## Task statement
Can you output every line of the material below as a JSON list of strings, one string per line, with blank lines left out?

## Information
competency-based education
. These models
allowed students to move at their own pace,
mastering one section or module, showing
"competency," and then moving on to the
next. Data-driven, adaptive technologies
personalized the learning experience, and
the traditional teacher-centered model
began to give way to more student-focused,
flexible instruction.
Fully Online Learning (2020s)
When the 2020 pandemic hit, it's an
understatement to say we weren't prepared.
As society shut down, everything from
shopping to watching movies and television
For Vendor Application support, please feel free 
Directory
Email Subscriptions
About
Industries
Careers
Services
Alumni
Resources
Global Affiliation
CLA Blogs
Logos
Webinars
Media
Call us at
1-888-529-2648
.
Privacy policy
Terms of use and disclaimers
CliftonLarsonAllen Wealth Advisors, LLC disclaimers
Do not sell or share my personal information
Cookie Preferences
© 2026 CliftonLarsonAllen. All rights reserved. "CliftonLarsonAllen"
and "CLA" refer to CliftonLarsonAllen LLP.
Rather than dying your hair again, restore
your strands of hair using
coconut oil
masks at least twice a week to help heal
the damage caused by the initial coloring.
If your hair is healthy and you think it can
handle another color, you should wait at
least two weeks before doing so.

## Problem solution
[
  "competency-based education",
  ". These models",
  "allowed students to move at their own pace,",
  "mastering one section or module, showing",
  "\"competency,\" and then moving on to the",
  "next. Data-driven, adaptive technologies",
  "personalized the learning experience, and",
  "the traditional teacher-centered model",
  "began to give way to more student-focused,",
  "flexible instruction.",
  "Fully Online Learning (2020s)",
  "When the 2020 pandemic hit, it's an",
  "understatement to say we weren't prepared.",
  "As society shut down, everything from",
  "shopping to watching movies and television",
  "For Vendor Application support, please feel free ",
  "Directory",
  "Email Subscriptions",
  "About",
  "Industries",
  "Careers",
  "Services",
  "Alumni",
  "Resources",
  "Global Affiliation",
  "CLA Blogs",
  "Logos",
  "Webinars",
  "Media",
  "Call us at",
  "1-888-529-2648",
  ".",
  "Privacy policy",
  "Terms of use and disclaimers",
  "CliftonLarsonAllen Wealth Advisors, LLC disclaimers",
  "Do not sell or share my personal information",
  "Cookie Preferences",
  "© 2026 CliftonLarsonAllen. All rights reserved. \"CliftonLarsonAllen\"",
  "and \"CLA\" refer to CliftonLarsonAllen LLP.",
  "Rather than dying your hair again, restore",
  "your strands of hair using",
  "coconut oil",
  "masks at least twice a week to help heal",
  "the damage caused by the initial coloring.",
  "If your hair is healthy and you think it can",
  "handle another color, you should wait at",
  "least two weeks before doing so."
]